Он содрогнулся, осознав, что и его творение тоже окажется под взорами чужих глаз!.. Зачем он это сделал?! Может быть, еще не поздно кинуться следом, догнать, вырвать, порвать в клочки? Ужасно! Ведь это — как будто самому раздеться и встать посреди площади, чтобы все на него показывали и хохотали!..
Он метался по комнатенке, не замечая, что дышит так, будто взобрался на гору.
Нет, поздно... еще увидит кто-нибудь.
Ах, ладно, пускай!..
А вдруг... а вдруг кто-нибудь заметит?.. обратит внимание?
Не нужно, не нужно об этом мечтать! Забыть! Ничего не было! Он не писал! Муслим не ходил! Капуста не сохла! Ничего, ничего, ничего!..
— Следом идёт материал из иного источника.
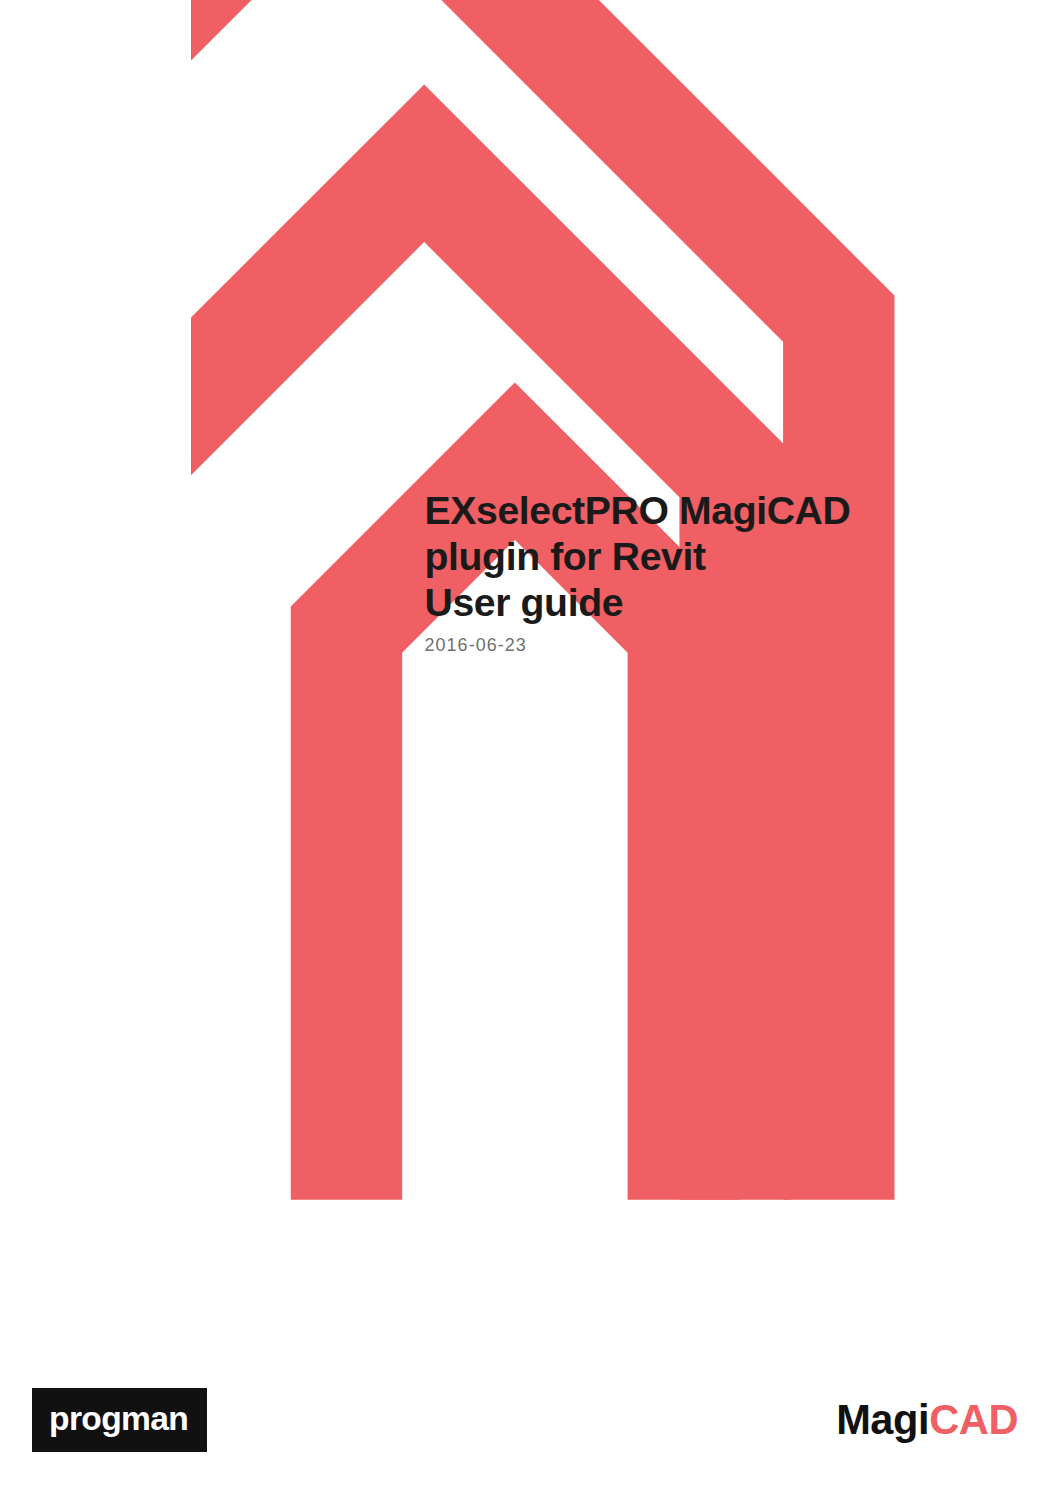EXselectPRO MagiCAD
plugin for Revit
User guide
2016-06-23
progman
Magi CAD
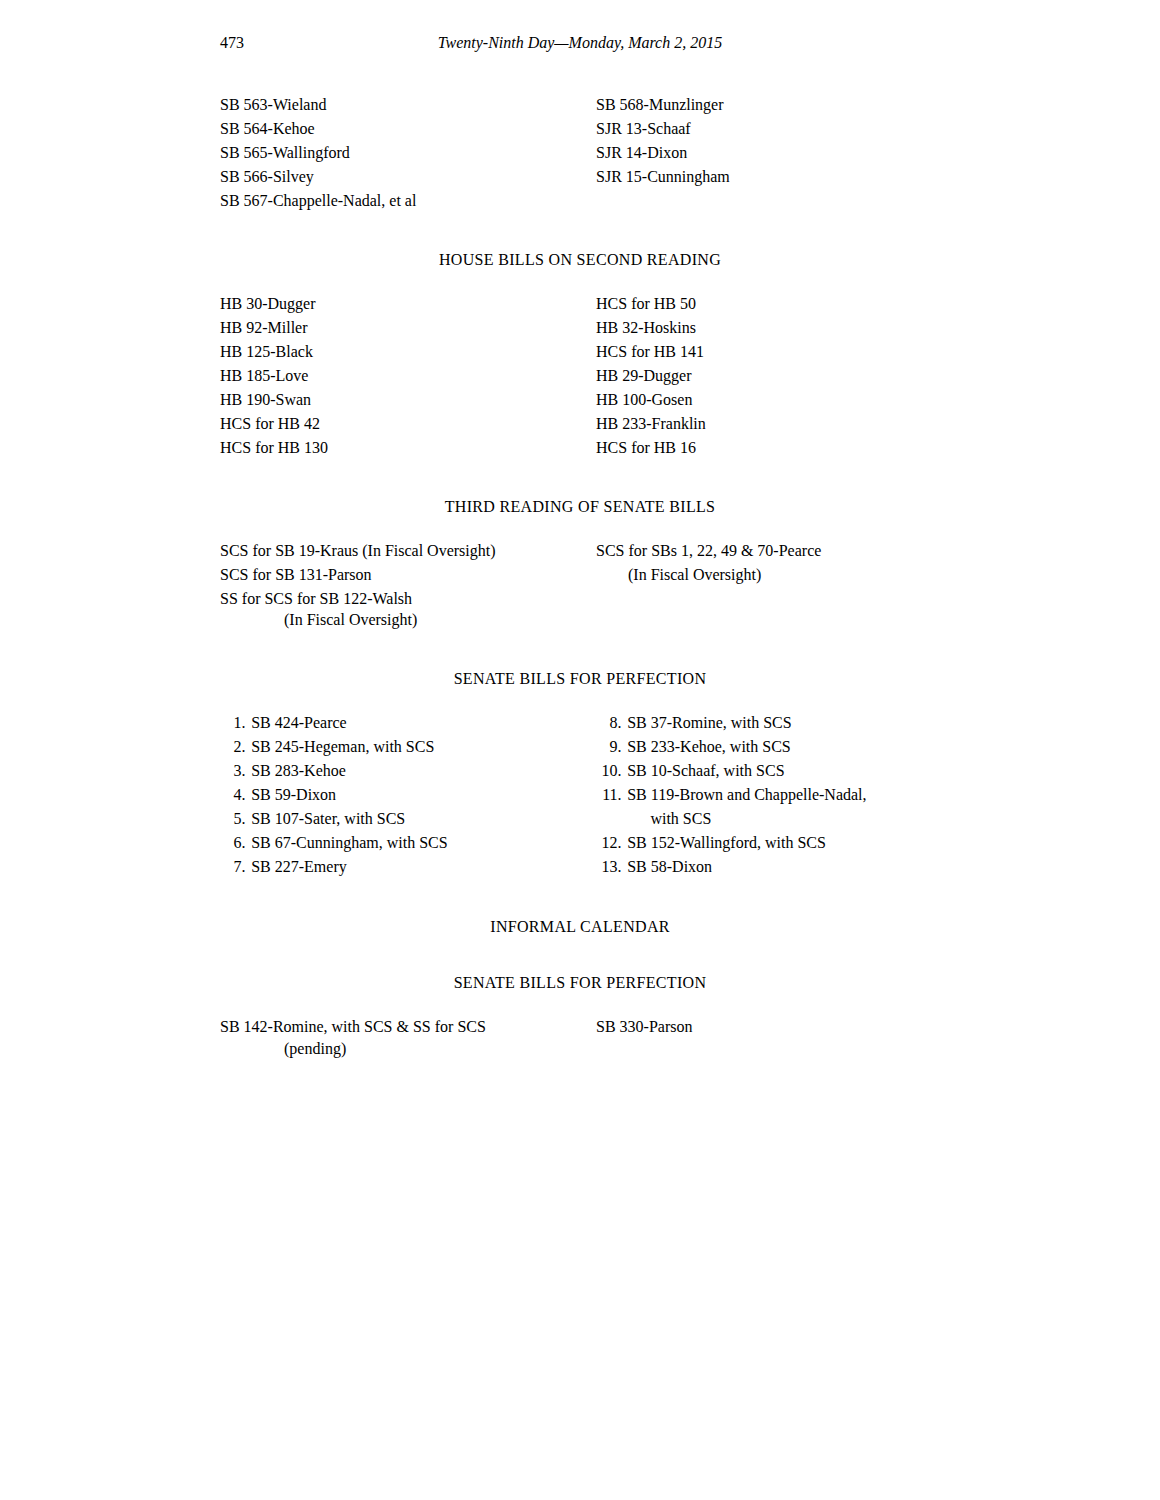473
Twenty-Ninth Day—Monday, March 2, 2015
SB 563-Wieland
SB 564-Kehoe
SB 565-Wallingford
SB 566-Silvey
SB 567-Chappelle-Nadal, et al
SB 568-Munzlinger
SJR 13-Schaaf
SJR 14-Dixon
SJR 15-Cunningham
HOUSE BILLS ON SECOND READING
HB 30-Dugger
HB 92-Miller
HB 125-Black
HB 185-Love
HB 190-Swan
HCS for HB 42
HCS for HB 130
HCS for HB 50
HB 32-Hoskins
HCS for HB 141
HB 29-Dugger
HB 100-Gosen
HB 233-Franklin
HCS for HB 16
THIRD READING OF SENATE BILLS
SCS for SB 19-Kraus (In Fiscal Oversight)
SCS for SB 131-Parson
SS for SCS for SB 122-Walsh
(In Fiscal Oversight)
SCS for SBs 1, 22, 49 & 70-Pearce
(In Fiscal Oversight)
SENATE BILLS FOR PERFECTION
1. SB 424-Pearce
2. SB 245-Hegeman, with SCS
3. SB 283-Kehoe
4. SB 59-Dixon
5. SB 107-Sater, with SCS
6. SB 67-Cunningham, with SCS
7. SB 227-Emery
8. SB 37-Romine, with SCS
9. SB 233-Kehoe, with SCS
10. SB 10-Schaaf, with SCS
11. SB 119-Brown and Chappelle-Nadal,
with SCS
12. SB 152-Wallingford, with SCS
13. SB 58-Dixon
INFORMAL CALENDAR
SENATE BILLS FOR PERFECTION
SB 142-Romine, with SCS & SS for SCS
(pending)
SB 330-Parson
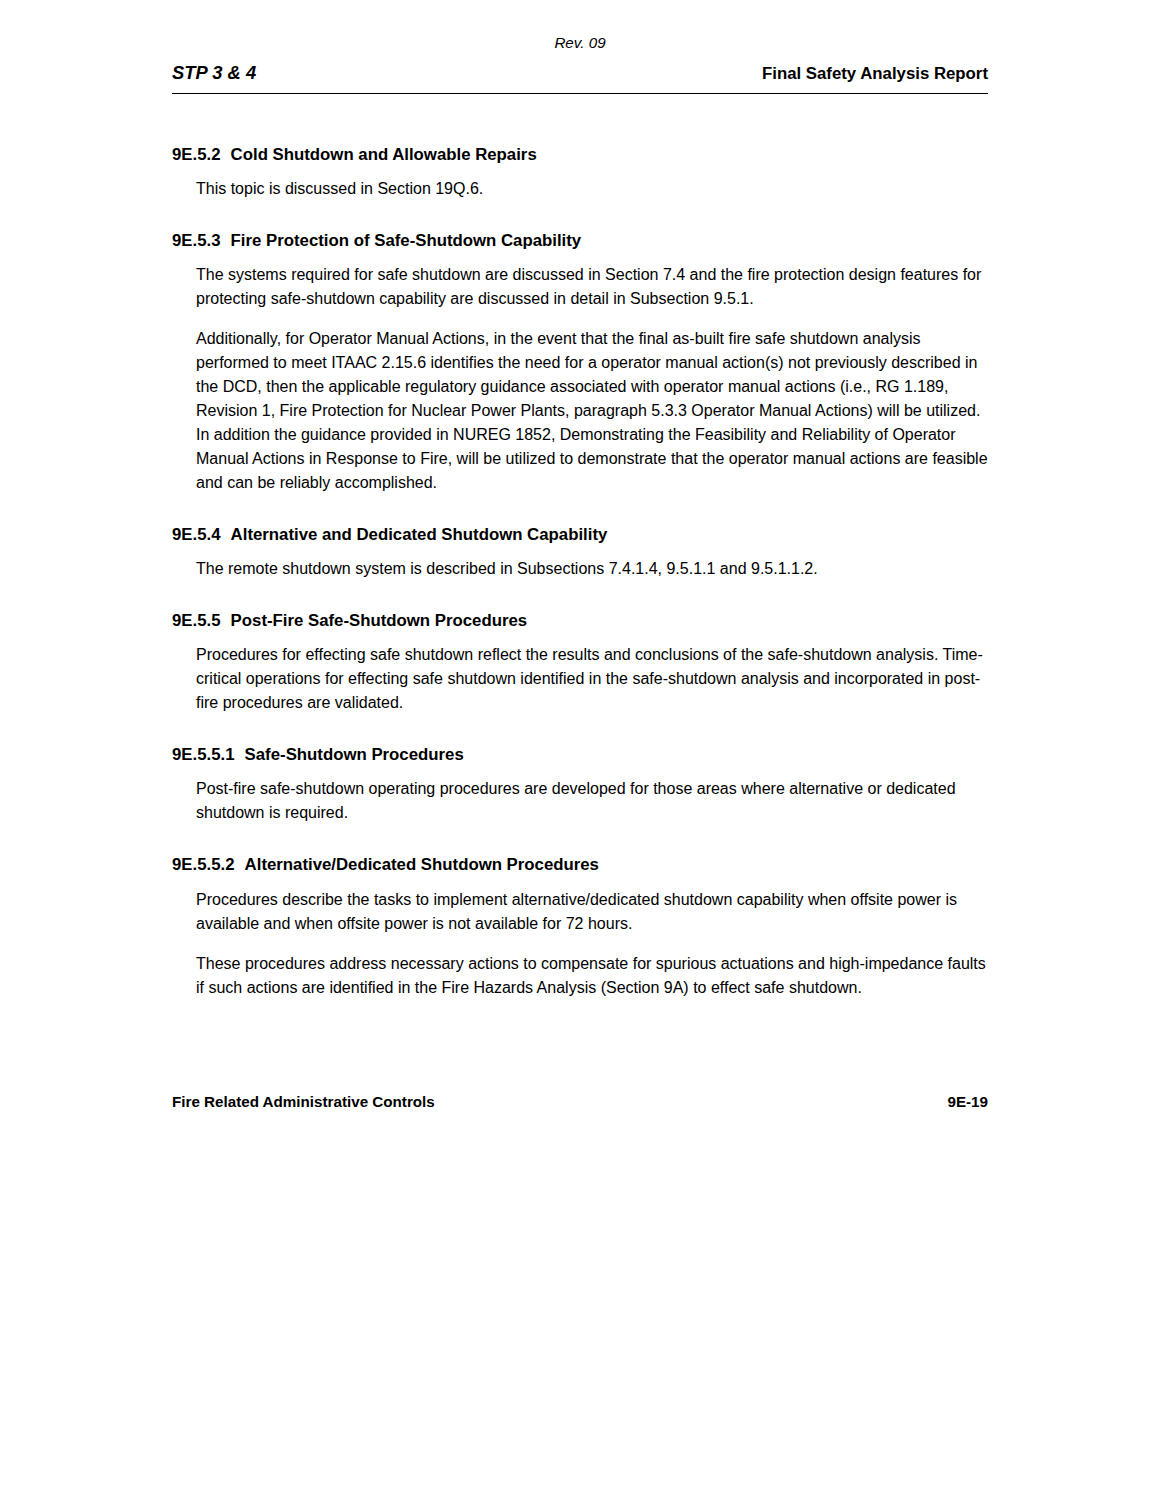Rev. 09
STP 3 & 4 Final Safety Analysis Report
9E.5.2 Cold Shutdown and Allowable Repairs
This topic is discussed in Section 19Q.6.
9E.5.3 Fire Protection of Safe-Shutdown Capability
The systems required for safe shutdown are discussed in Section 7.4 and the fire protection design features for protecting safe-shutdown capability are discussed in detail in Subsection 9.5.1.
Additionally, for Operator Manual Actions, in the event that the final as-built fire safe shutdown analysis performed to meet ITAAC 2.15.6 identifies the need for a operator manual action(s) not previously described in the DCD, then the applicable regulatory guidance associated with operator manual actions (i.e., RG 1.189, Revision 1, Fire Protection for Nuclear Power Plants, paragraph 5.3.3 Operator Manual Actions) will be utilized. In addition the guidance provided in NUREG 1852, Demonstrating the Feasibility and Reliability of Operator Manual Actions in Response to Fire, will be utilized to demonstrate that the operator manual actions are feasible and can be reliably accomplished.
9E.5.4 Alternative and Dedicated Shutdown Capability
The remote shutdown system is described in Subsections 7.4.1.4, 9.5.1.1 and 9.5.1.1.2.
9E.5.5 Post-Fire Safe-Shutdown Procedures
Procedures for effecting safe shutdown reflect the results and conclusions of the safe-shutdown analysis. Time-critical operations for effecting safe shutdown identified in the safe-shutdown analysis and incorporated in post-fire procedures are validated.
9E.5.5.1 Safe-Shutdown Procedures
Post-fire safe-shutdown operating procedures are developed for those areas where alternative or dedicated shutdown is required.
9E.5.5.2 Alternative/Dedicated Shutdown Procedures
Procedures describe the tasks to implement alternative/dedicated shutdown capability when offsite power is available and when offsite power is not available for 72 hours.
These procedures address necessary actions to compensate for spurious actuations and high-impedance faults if such actions are identified in the Fire Hazards Analysis (Section 9A) to effect safe shutdown.
Fire Related Administrative Controls 9E-19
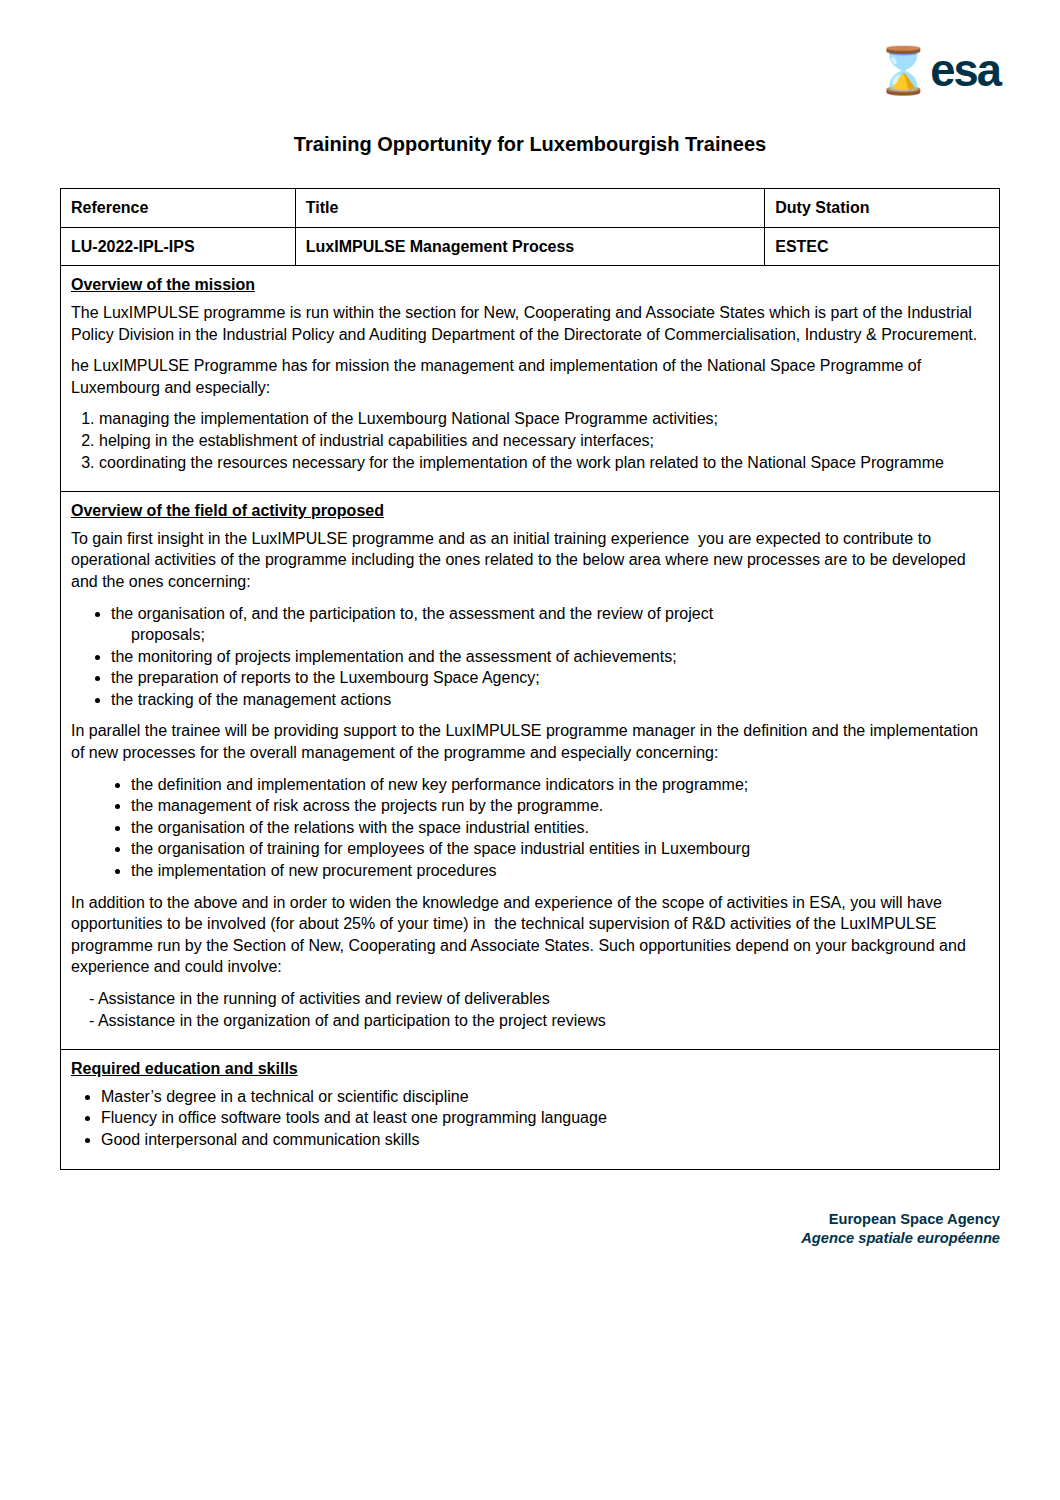⌛esa
Training Opportunity for Luxembourgish Trainees
| Reference | Title | Duty Station |
| --- | --- | --- |
| LU-2022-IPL-IPS | LuxIMPULSE Management Process | ESTEC |
| Overview of the mission The LuxIMPULSE programme is run within the section for New, Cooperating and Associate States which is part of the Industrial Policy Division in the Industrial Policy and Auditing Department of the Directorate of Commercialisation, Industry & Procurement. he LuxIMPULSE Programme has for mission the management and implementation of the National Space Programme of Luxembourg and especially: managing the implementation of the Luxembourg National Space Programme activities; helping in the establishment of industrial capabilities and necessary interfaces; coordinating the resources necessary for the implementation of the work plan related to the National Space Programme |
| Overview of the field of activity proposed To gain first insight in the LuxIMPULSE programme and as an initial training experience you are expected to contribute to operational activities of the programme including the ones related to the below area where new processes are to be developed and the ones concerning: the organisation of, and the participation to, the assessment and the review of project proposals; the monitoring of projects implementation and the assessment of achievements; the preparation of reports to the Luxembourg Space Agency; the tracking of the management actions In parallel the trainee will be providing support to the LuxIMPULSE programme manager in the definition and the implementation of new processes for the overall management of the programme and especially concerning: the definition and implementation of new key performance indicators in the programme; the management of risk across the projects run by the programme. the organisation of the relations with the space industrial entities. the organisation of training for employees of the space industrial entities in Luxembourg the implementation of new procurement procedures In addition to the above and in order to widen the knowledge and experience of the scope of activities in ESA, you will have opportunities to be involved (for about 25% of your time) in the technical supervision of R&D activities of the LuxIMPULSE programme run by the Section of New, Cooperating and Associate States. Such opportunities depend on your background and experience and could involve: Assistance in the running of activities and review of deliverables Assistance in the organization of and participation to the project reviews |
| Required education and skills Master’s degree in a technical or scientific discipline Fluency in office software tools and at least one programming language Good interpersonal and communication skills |
European Space Agency
Agence spatiale européenne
А если... если, наоборот, никто даже и не увидит? Повисит день, другой... а потом ветер сорвет, чтобы унести по склону. И все, что он так старательно выискивал — все созвучия, все переклички смыслов, — все это истлеет и будет размыто дождем. Никому не нужно, никому!..
Встал на колени, принялся было молиться, но тут послышался стук в калитку, — вскочил, выбежал, отпер.
— Повесил?
— А что не повесить? — буркнул Муслим. — Это же не жернов... как сказали, так и повесил.
— Крепко? Не сдует?
— Да не сдует, не сдует. Что вы, хозяин, как маленький, честное слово, — завел было он свою обычную песню, но Джафар так дернулся и так глянул, что Муслим замолк и пошел от греха подальше в другой конец двора — разводить огонь под кумганом.